Axial computed tomography through the vocal cords. Computed tomography with contrast from the skull base to the superior mediastinum. No mass was demonstrated along the course of the vagus, or recurrent laryngeal nerve, in the neck, or in the superior mediastinum. Note the abducted left vocal fold in the above slice through the vocal cords.

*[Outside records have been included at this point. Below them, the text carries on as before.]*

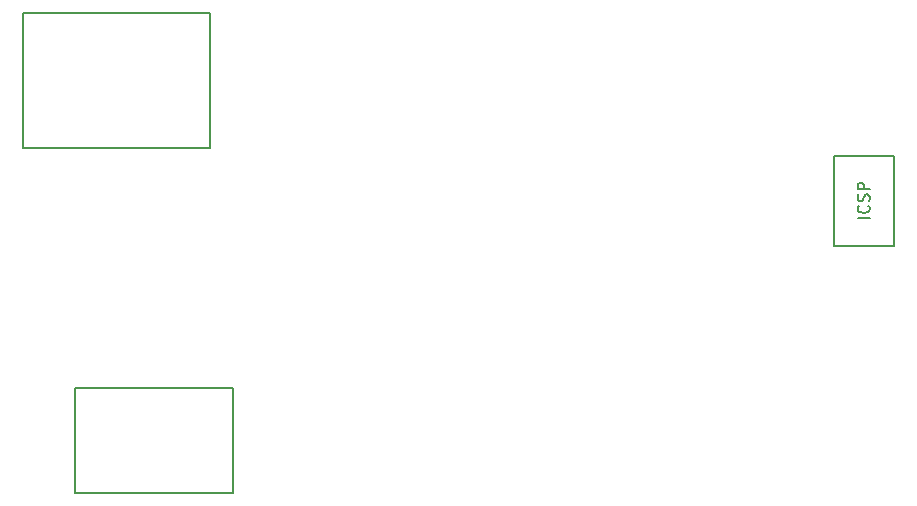
<source format=gbr>
%TF.GenerationSoftware,KiCad,Pcbnew,9.0.6+1*%
%TF.CreationDate,2025-12-15T08:06:45+00:00*%
%TF.ProjectId,dreh_shield,64726568-5f73-4686-9965-6c642e6b6963,0.1*%
%TF.SameCoordinates,Original*%
%TF.FileFunction,OtherDrawing,Comment*%
%FSLAX46Y46*%
G04 Gerber Fmt 4.6, Leading zero omitted, Abs format (unit mm)*
G04 Created by KiCad (PCBNEW 9.0.6+1) date 2025-12-15 08:06:45*
%MOMM*%
%LPD*%
G01*
G04 APERTURE LIST*
%ADD10C,0.150000*%
G04 APERTURE END LIST*
D10*
X98095000Y-96825000D02*
X98095000Y-87935000D01*
X111430000Y-96825000D02*
X98095000Y-96825000D01*
X162357000Y-68250000D02*
X167437000Y-68250000D01*
X167437000Y-75870000D01*
X162357000Y-75870000D01*
X162357000Y-68250000D01*
X98095000Y-87935000D02*
X111430000Y-87935000D01*
X93650000Y-67615000D02*
X93650000Y-56185000D01*
X111430000Y-87935000D02*
X111430000Y-96825000D01*
X109525000Y-56185000D02*
X109525000Y-67615000D01*
X93650000Y-56185000D02*
X109525000Y-56185000D01*
X109525000Y-67615000D02*
X93650000Y-67615000D01*
X165351819Y-73536189D02*
X164351819Y-73536189D01*
X165256580Y-72488571D02*
X165304200Y-72536190D01*
X165304200Y-72536190D02*
X165351819Y-72679047D01*
X165351819Y-72679047D02*
X165351819Y-72774285D01*
X165351819Y-72774285D02*
X165304200Y-72917142D01*
X165304200Y-72917142D02*
X165208961Y-73012380D01*
X165208961Y-73012380D02*
X165113723Y-73059999D01*
X165113723Y-73059999D02*
X164923247Y-73107618D01*
X164923247Y-73107618D02*
X164780390Y-73107618D01*
X164780390Y-73107618D02*
X164589914Y-73059999D01*
X164589914Y-73059999D02*
X164494676Y-73012380D01*
X164494676Y-73012380D02*
X164399438Y-72917142D01*
X164399438Y-72917142D02*
X164351819Y-72774285D01*
X164351819Y-72774285D02*
X164351819Y-72679047D01*
X164351819Y-72679047D02*
X164399438Y-72536190D01*
X164399438Y-72536190D02*
X164447057Y-72488571D01*
X165304200Y-72107618D02*
X165351819Y-71964761D01*
X165351819Y-71964761D02*
X165351819Y-71726666D01*
X165351819Y-71726666D02*
X165304200Y-71631428D01*
X165304200Y-71631428D02*
X165256580Y-71583809D01*
X165256580Y-71583809D02*
X165161342Y-71536190D01*
X165161342Y-71536190D02*
X165066104Y-71536190D01*
X165066104Y-71536190D02*
X164970866Y-71583809D01*
X164970866Y-71583809D02*
X164923247Y-71631428D01*
X164923247Y-71631428D02*
X164875628Y-71726666D01*
X164875628Y-71726666D02*
X164828009Y-71917142D01*
X164828009Y-71917142D02*
X164780390Y-72012380D01*
X164780390Y-72012380D02*
X164732771Y-72059999D01*
X164732771Y-72059999D02*
X164637533Y-72107618D01*
X164637533Y-72107618D02*
X164542295Y-72107618D01*
X164542295Y-72107618D02*
X164447057Y-72059999D01*
X164447057Y-72059999D02*
X164399438Y-72012380D01*
X164399438Y-72012380D02*
X164351819Y-71917142D01*
X164351819Y-71917142D02*
X164351819Y-71679047D01*
X164351819Y-71679047D02*
X164399438Y-71536190D01*
X165351819Y-71107618D02*
X164351819Y-71107618D01*
X164351819Y-71107618D02*
X164351819Y-70726666D01*
X164351819Y-70726666D02*
X164399438Y-70631428D01*
X164399438Y-70631428D02*
X164447057Y-70583809D01*
X164447057Y-70583809D02*
X164542295Y-70536190D01*
X164542295Y-70536190D02*
X164685152Y-70536190D01*
X164685152Y-70536190D02*
X164780390Y-70583809D01*
X164780390Y-70583809D02*
X164828009Y-70631428D01*
X164828009Y-70631428D02*
X164875628Y-70726666D01*
X164875628Y-70726666D02*
X164875628Y-71107618D01*
M02*

</source>
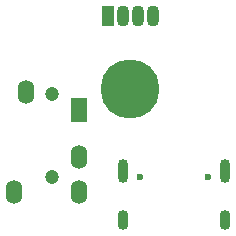
<source format=gbs>
%TF.GenerationSoftware,KiCad,Pcbnew,7.0.2-6a45011f42~172~ubuntu22.04.1*%
%TF.CreationDate,2023-05-17T08:32:53+02:00*%
%TF.ProjectId,PowerMeterLC,506f7765-724d-4657-9465-724c432e6b69,rev?*%
%TF.SameCoordinates,Original*%
%TF.FileFunction,Soldermask,Bot*%
%TF.FilePolarity,Negative*%
%FSLAX46Y46*%
G04 Gerber Fmt 4.6, Leading zero omitted, Abs format (unit mm)*
G04 Created by KiCad (PCBNEW 7.0.2-6a45011f42~172~ubuntu22.04.1) date 2023-05-17 08:32:53*
%MOMM*%
%LPD*%
G01*
G04 APERTURE LIST*
%ADD10C,0.800000*%
%ADD11C,5.000000*%
%ADD12C,0.600000*%
%ADD13O,0.900000X2.000000*%
%ADD14O,0.900000X1.700000*%
%ADD15C,1.200000*%
%ADD16O,1.400000X2.000000*%
%ADD17R,1.400000X2.000000*%
%ADD18R,1.070000X1.800000*%
%ADD19O,1.070000X1.800000*%
G04 APERTURE END LIST*
D10*
%TO.C,TP1*%
X25595000Y-183625000D03*
X26144175Y-182299175D03*
X26144175Y-184950825D03*
X27470000Y-181750000D03*
D11*
X27470000Y-183625000D03*
D10*
X27470000Y-185500000D03*
X28795825Y-182299175D03*
X28795825Y-184950825D03*
X29345000Y-183625000D03*
%TD*%
D12*
%TO.C,J2*%
X28320000Y-191075000D03*
X34100000Y-191075000D03*
D13*
X26890000Y-190595000D03*
D14*
X26890000Y-194765000D03*
D13*
X35530000Y-190595000D03*
D14*
X35530000Y-194765000D03*
%TD*%
D15*
%TO.C,J3*%
X20832500Y-191100000D03*
X20832500Y-184100000D03*
D16*
X17632500Y-192400000D03*
X23132500Y-189400000D03*
X23132500Y-192400000D03*
X18632500Y-183900000D03*
D17*
X23132500Y-185400000D03*
%TD*%
D18*
%TO.C,D2*%
X25570000Y-177500000D03*
D19*
X26840000Y-177500000D03*
X28110000Y-177500000D03*
X29380000Y-177500000D03*
%TD*%
M02*

</source>
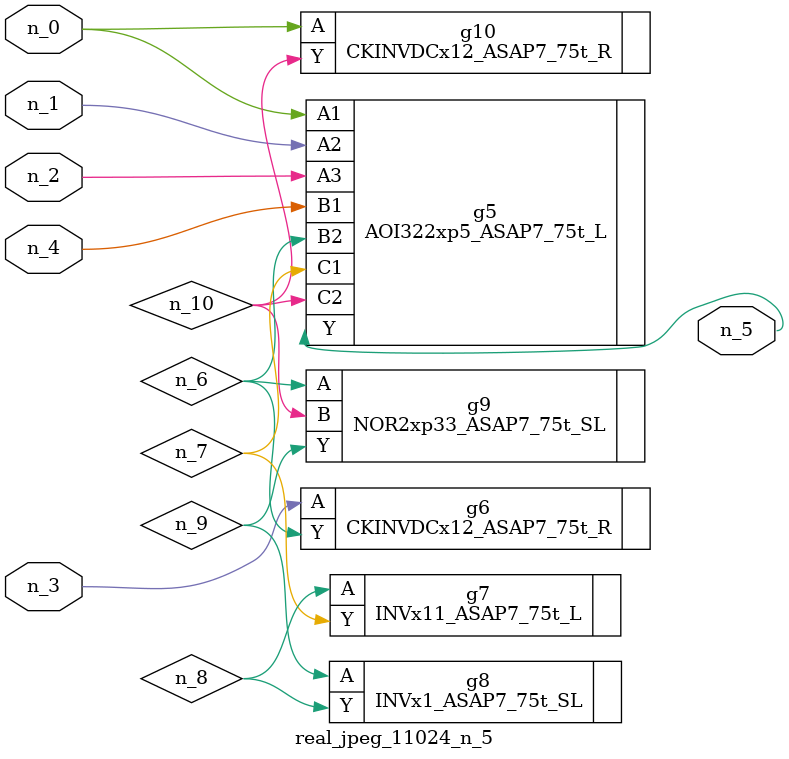
<source format=v>
module real_jpeg_11024_n_5 (n_4, n_0, n_1, n_2, n_3, n_5);

input n_4;
input n_0;
input n_1;
input n_2;
input n_3;

output n_5;

wire n_8;
wire n_6;
wire n_7;
wire n_10;
wire n_9;

AOI322xp5_ASAP7_75t_L g5 ( 
.A1(n_0),
.A2(n_1),
.A3(n_2),
.B1(n_4),
.B2(n_6),
.C1(n_7),
.C2(n_10),
.Y(n_5)
);

CKINVDCx12_ASAP7_75t_R g10 ( 
.A(n_0),
.Y(n_10)
);

CKINVDCx12_ASAP7_75t_R g6 ( 
.A(n_3),
.Y(n_6)
);

NOR2xp33_ASAP7_75t_SL g9 ( 
.A(n_6),
.B(n_10),
.Y(n_9)
);

INVx11_ASAP7_75t_L g7 ( 
.A(n_8),
.Y(n_7)
);

INVx1_ASAP7_75t_SL g8 ( 
.A(n_9),
.Y(n_8)
);


endmodule
</source>
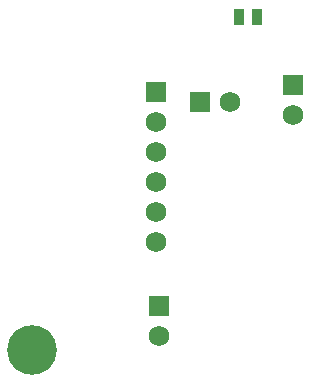
<source format=gbs>
G04 (created by PCBNEW (2013-05-31 BZR 4019)-stable) date 7/20/2013 3:51:13 PM*
%MOIN*%
G04 Gerber Fmt 3.4, Leading zero omitted, Abs format*
%FSLAX34Y34*%
G01*
G70*
G90*
G04 APERTURE LIST*
%ADD10C,0.00590551*%
%ADD11R,0.068X0.068*%
%ADD12C,0.068*%
%ADD13C,0.1655*%
%ADD14R,0.033X0.053*%
G04 APERTURE END LIST*
G54D10*
G54D11*
X24106Y-13681D03*
G54D12*
X25106Y-13681D03*
G54D11*
X22736Y-20464D03*
G54D12*
X22736Y-21464D03*
G54D13*
X18504Y-21948D03*
G54D14*
X25400Y-10850D03*
X26000Y-10850D03*
G54D11*
X22637Y-13346D03*
G54D12*
X22637Y-14346D03*
X22637Y-15346D03*
X22637Y-16346D03*
X22637Y-17346D03*
X22637Y-18346D03*
G54D11*
X27200Y-13100D03*
G54D12*
X27200Y-14100D03*
M02*

</source>
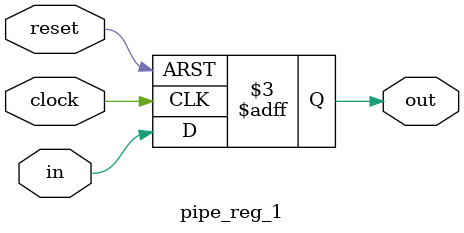
<source format=v>
module pipe_reg_1(
	   input in,
       input clock,
	   input reset,
	   //input op,
	   output reg out
 );
 
	always @(posedge clock,negedge reset) 
	begin
    if(!reset)
	   out <= 0;
	else 
	   out <= in;
	end
endmodule 
</source>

Axial computed tomography through the vocal cords. Computed tomography with contrast from the skull base to the superior mediastinum. No mass was demonstrated along the course of the vagus, or recurrent laryngeal nerve, in the neck, or in the superior mediastinum. Note the abducted left vocal fold in the above slice through the vocal cords.

Discussion

This case report illustrates an unusual example of iatrogenic injury to the recurrent laryngeal nerve, an injury that is usually associated with thyroid, parathyroid, aortic, oesophageal or carotid endarterectomy surgery. The timing of the events and the CT scan results strongly support the conclusion that the left recurrent laryngeal nerve was injured during insertion of the Hickman line, resulting in a left adductor vocal cord palsy. Evidence in favour of the Hickman line as the sole cause of the nerve palsy (as opposed to an idiopathic aetiology, an intubation-related injury, or any other cause) includes the following: 1.The timing of the events. The patient had a subclavian line inserted under local anaesthetic, several days after having been intubated for an unrelated operation. Insertion of the line was immediately followed by dysphonia. 2.The vocal cord palsy was unilateral and ipsilateral to the line insertion (left). 3.The voice failed to improve within the time expected for an intubation-related injury. 4.The CT scan excluded any other pathology from the skull base to the diaphragm. Mechanisms of nerve injury may include one or more of the following, which need not be mutually exclusive [1]-[3]: 1.Direct trauma from needle cannulation, in view of the close anatomical relationship of the left recurrent laryngeal nerve with the left subclavian vessels. 2.Pressure neuropraxia, secondary to perineural haematoma. 3.Pressure neuropraxia, secondary to infection and inflammation of surrounding structures. 4.Surrounding thrombosis and fibrosis within and around the nerve. In this case, direct trauma seems the most likely cause of nerve injury. When considering the treatment of such cases, it should be noted that recovery may take up to 12 months. Corrective surgery to the vocal fold should therefore be delayed for this period, allowing for conservative management of the injury in the interim [2,4].

Conclusions

This case illustrates an unusual example of iatrogenic injury to the recurrent laryngeal nerve, after insertion of a Hickman line via the subclavian route. It is important to recognize the possibility that such injuries may occur in order to prevent them.

Abbreviation

CT: computed tomography.

Consent

Written informed consent was obtained from the patient for publication of this case report and any accompanying images. A copy of the written consent is available for review by the Editor-in-Chief of this journal.

Competing interests

The authors declare that they have no competing interests.

Authors' contributions

JMF was the primary researcher and writer of the manuscript.

Disclosure

This case was presented at the Joint Annual Royal Society of Medicine/ENT-UK Meeting, Westminster, London, Autumn 2007.